Pourquoi ont-ils bougé ? (La météo et l'habitat)
Les scientifiques ont construit un modèle informatique pour comprendre pourquoi cela s'est produit en 2025.
- Le bon immobilier : Ces nouveaux moustiques adorent des types spécifiques de « biens immobiliers ». Ils préfèrent les zones humides, les marais et les sols boueux qui restent humides (appelés Aquents). La carte de l'Émilie-Romagne possède de nombreux points de ce type, surtout dans l'est.
- L'anomalie météorologique : Bien que le sol soit approprié, la météo de 2025 a été le « feu vert ».
- Juin a été exceptionnellement chaud : Il a fait environ 3 °C (5,4 °F) de plus que la moyenne des 20 dernières années. Cette chaleur a probablement aidé les moustiques à éclore et à grandir plus vite.
- Les hivers ont été plus doux : Les nuits d'hiver étaient plus chaudes que d'habitude. Comme ces moustiques n'aiment pas les gels profonds, l'hiver doux a pu les aider à survivre pendant les mois froids et à rester actifs plus longtemps.
Pourquoi devrions-nous nous en soucier ?
L'article souligne deux préoccupations principales, mais les maintient ancrées dans ce qui a été réellement observé :
- Risque de maladie : Ce moustique est un « taxi » connu pour le virus du Nil occidental (VNO). Dans son aire de répartition habituelle (comme en Espagne et en Israël), il est un moteur majeur du virus.

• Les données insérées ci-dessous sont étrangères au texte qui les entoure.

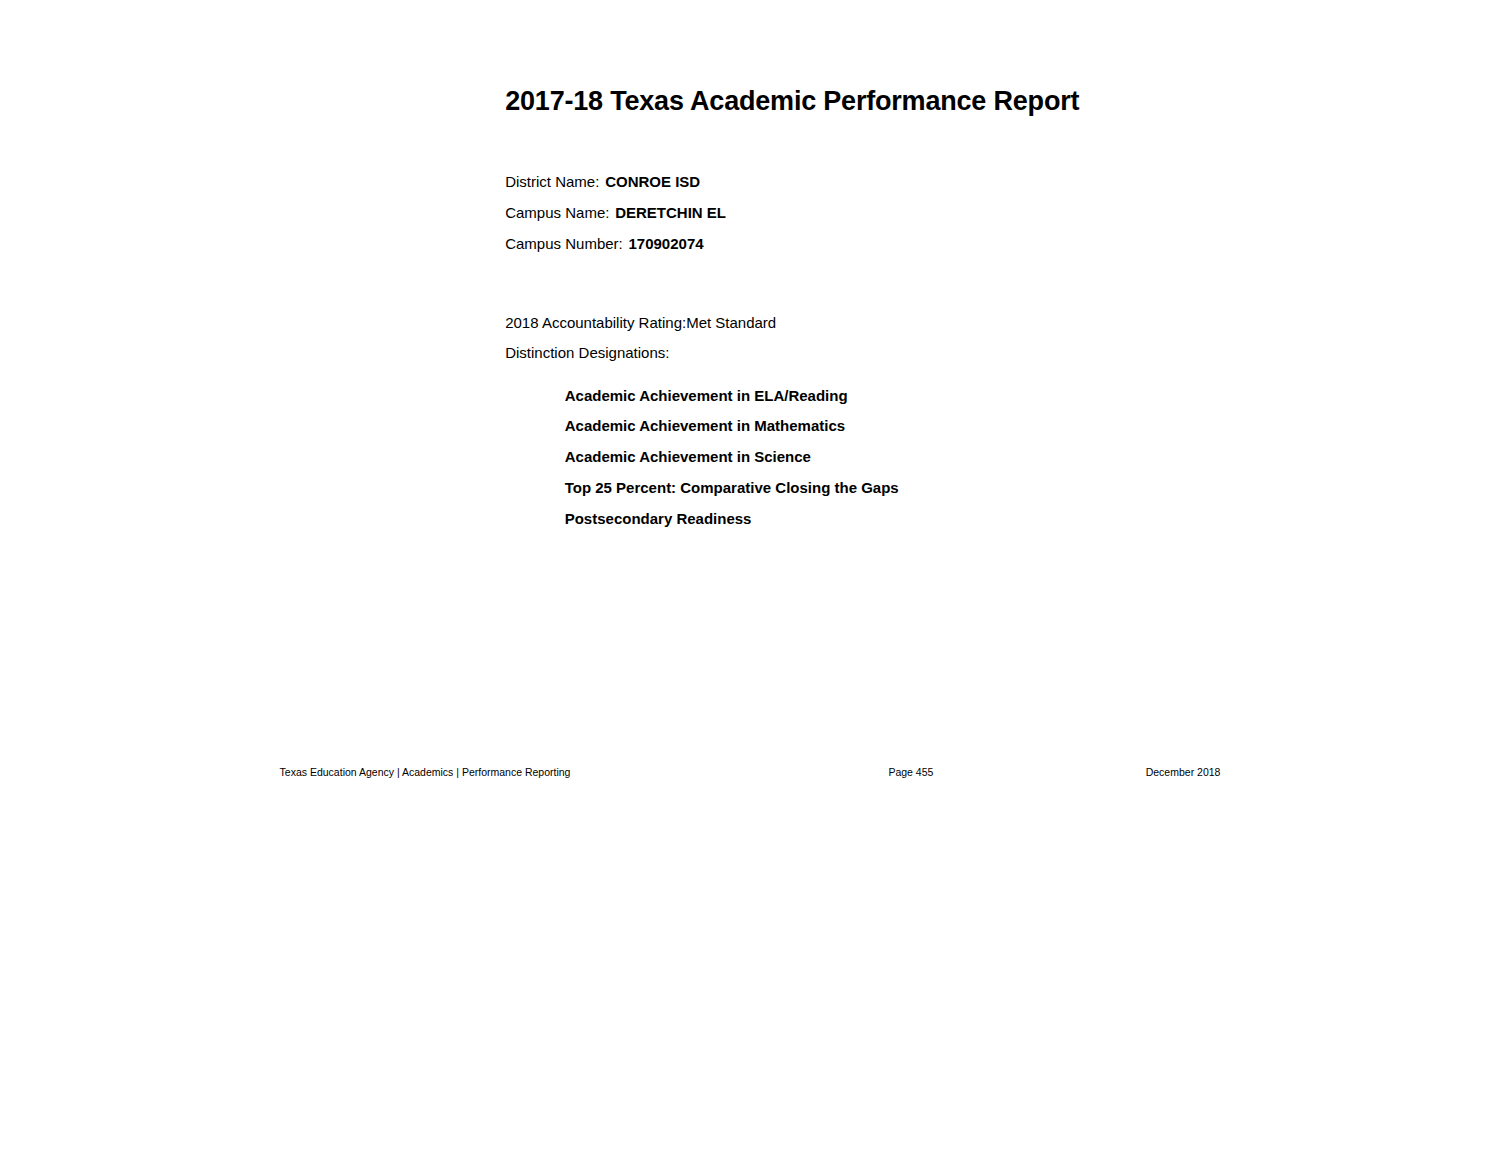2017-18 Texas Academic Performance Report
District Name: CONROE ISD
Campus Name: DERETCHIN EL
Campus Number: 170902074
2018 Accountability Rating: Met Standard
Distinction Designations:
Academic Achievement in ELA/Reading
Academic Achievement in Mathematics
Academic Achievement in Science
Top 25 Percent: Comparative Closing the Gaps
Postsecondary Readiness
Texas Education Agency | Academics | Performance Reporting
Page 455
December 2018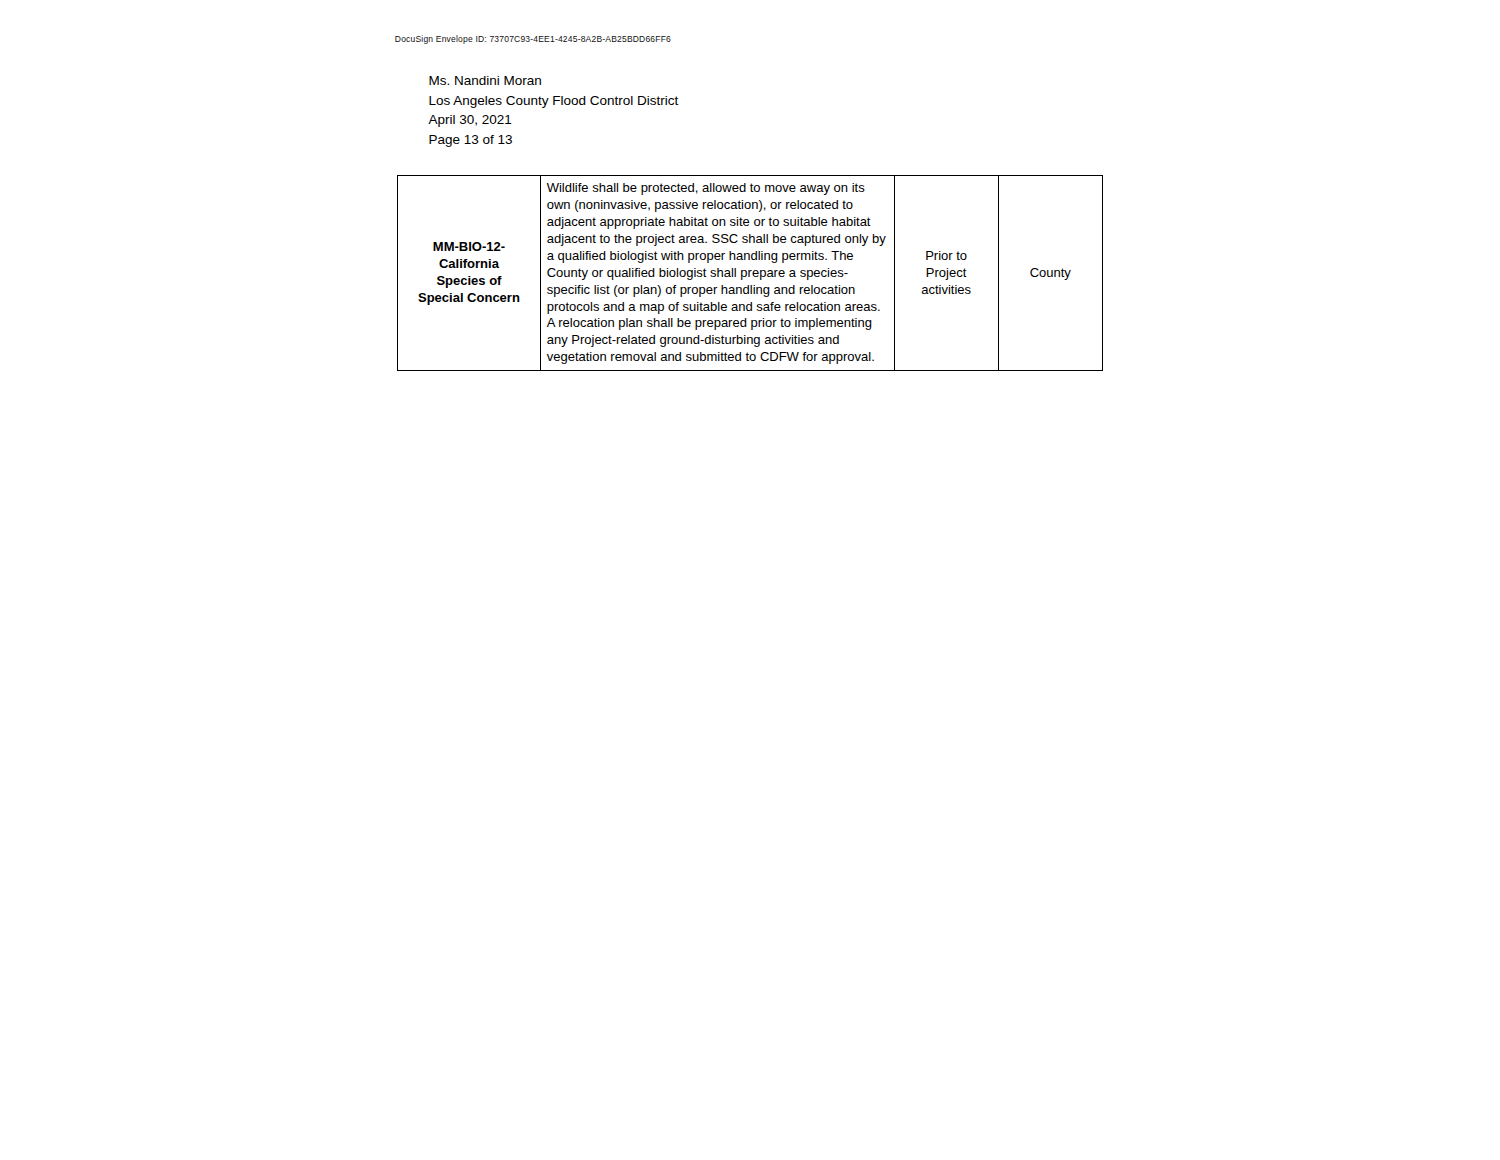DocuSign Envelope ID: 73707C93-4EE1-4245-8A2B-AB25BDD66FF6
Ms. Nandini Moran
Los Angeles County Flood Control District
April 30, 2021
Page 13 of 13
| MM-BIO-12- California Species of Special Concern | Wildlife shall be protected, allowed to move away on its own (noninvasive, passive relocation), or relocated to adjacent appropriate habitat on site or to suitable habitat adjacent to the project area. SSC shall be captured only by a qualified biologist with proper handling permits. The County or qualified biologist shall prepare a species-specific list (or plan) of proper handling and relocation protocols and a map of suitable and safe relocation areas. A relocation plan shall be prepared prior to implementing any Project-related ground-disturbing activities and vegetation removal and submitted to CDFW for approval. | Prior to Project activities | County |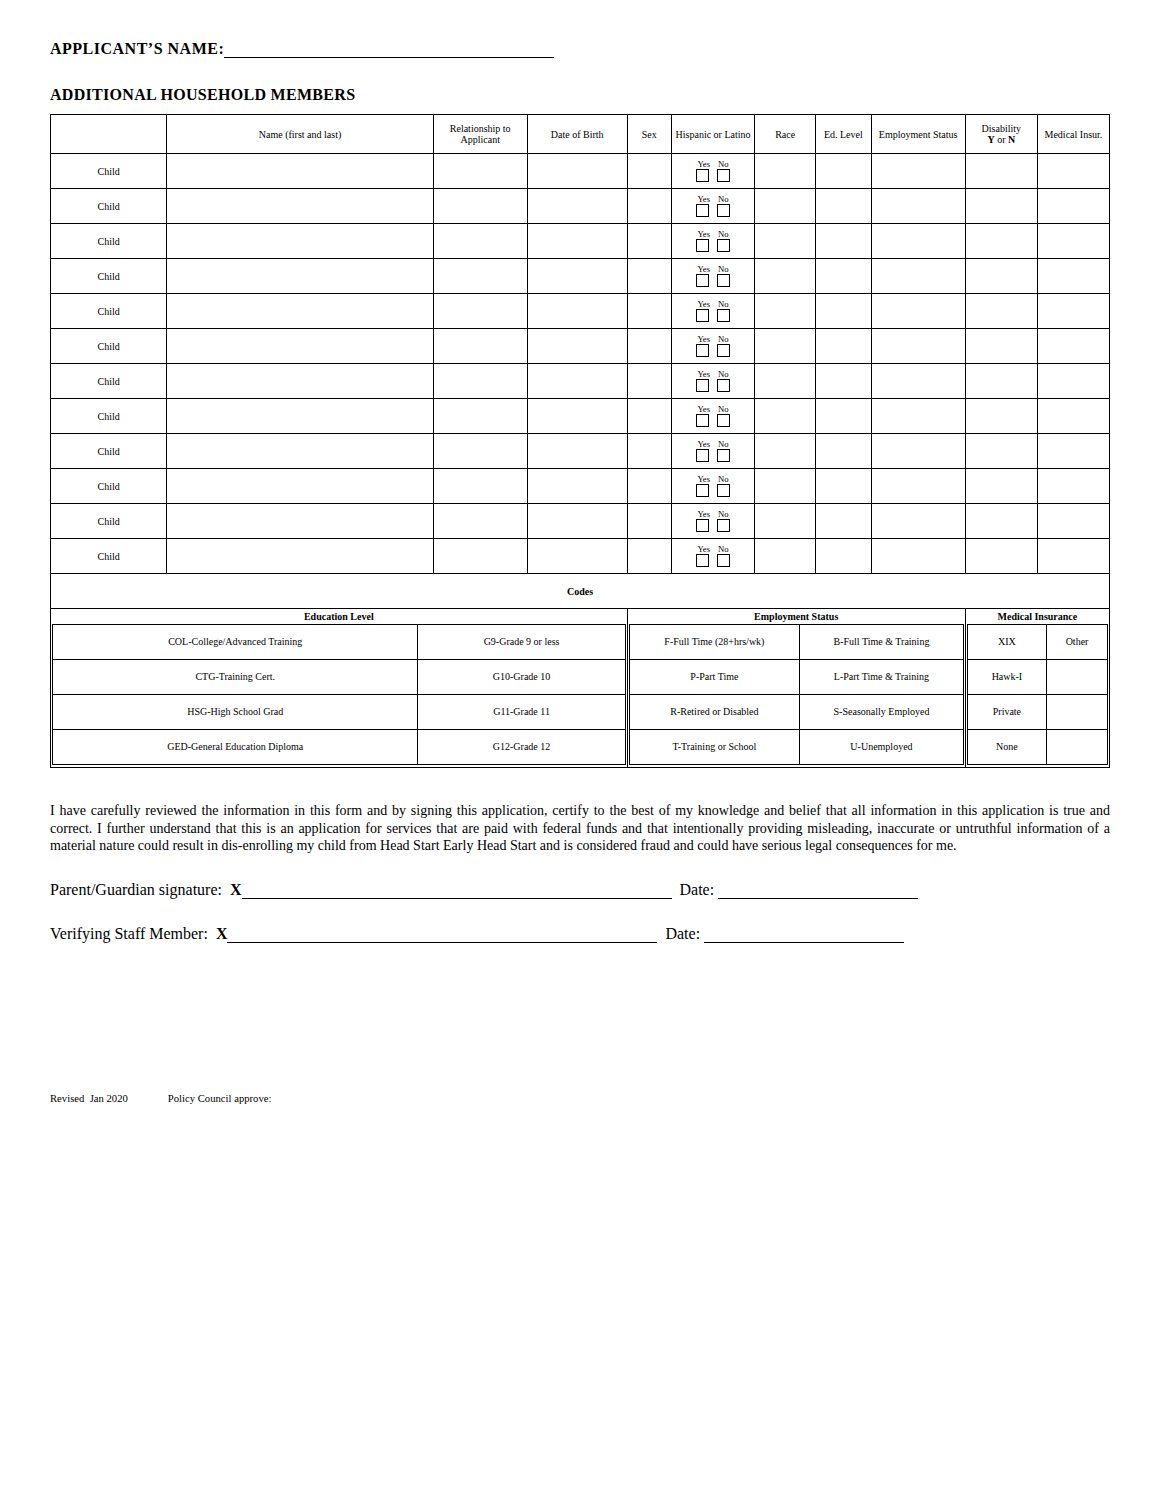APPLICANT’S NAME:
ADDITIONAL HOUSEHOLD MEMBERS
| | Name (first and last) | Relationship to Applicant | Date of Birth | Sex | Hispanic or Latino | Race | Ed. Level | Employment Status | Disability Y or N | Medical Insur. |
| --- | --- | --- | --- | --- | --- | --- | --- | --- | --- | --- |
| Child | | | | | Yes No | | | | | |
| Child | | | | | Yes No | | | | | |
| Child | | | | | Yes No | | | | | |
| Child | | | | | Yes No | | | | | |
| Child | | | | | Yes No | | | | | |
| Child | | | | | Yes No | | | | | |
| Child | | | | | Yes No | | | | | |
| Child | | | | | Yes No | | | | | |
| Child | | | | | Yes No | | | | | |
| Child | | | | | Yes No | | | | | |
| Child | | | | | Yes No | | | | | |
| Child | | | | | Yes No | | | | | |
| Codes |
| Education Level / COL-College/Advanced Training / G9-Grade 9 or less / / CTG-Training Cert. / G10-Grade 10 / / HSG-High School Grad / G11-Grade 11 / / GED-General Education Diploma / G12-Grade 12 / | Employment Status / F-Full Time (28+hrs/wk) / B-Full Time & Training / / P-Part Time / L-Part Time & Training / / R-Retired or Disabled / S-Seasonally Employed / / T-Training or School / U-Unemployed / | Medical Insurance / XIX / Other / / Hawk-I / / / Private / / / None / / |
I have carefully reviewed the information in this form and by signing this application, certify to the best of my knowledge and belief that all information in this application is true and correct. I further understand that this is an application for services that are paid with federal funds and that intentionally providing misleading, inaccurate or untruthful information of a material nature could result in dis-enrolling my child from Head Start Early Head Start and is considered fraud and could have serious legal consequences for me.
Parent/Guardian signature: X Date:
Verifying Staff Member: X Date:
Revised Jan 2020Policy Council approve:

Bien qu'il n'ait pas encore provoqué d'épidémie massive dans le nord de l'Italie, son arrivée signifie que le virus dispose d'un nouveau conducteur efficace dans la région.
- La temporalité : Le moustique local (Culex pipiens) atteint généralement son pic au début de l'été. Ce nouveau moustique atteint son pic plus tard, à la fin de l'été et en automne. Cela prolonge de fait la « saison de danger » pour le virus du Nil occidental, maintenant la fenêtre de risque ouverte plus longtemps qu'auparavant.
L'essentiel à retenir
Cet article est un rapport de « vigilance ». Il confirme qu'un moustique aimant la chaleur s'est installé avec succès dans une région tempérée d'Italie, probablement en raison d'un temps plus chaud et d'un type de sol humide approprié. Ce n'est pas une alerte de panique, mais c'est un signal que la carte des moustiques est en train de changer. Les scientifiques affirment que nous devons surveiller de près pour voir s'il s'agit d'une simple visite unique ou du début d'un nouveau quartier permanent.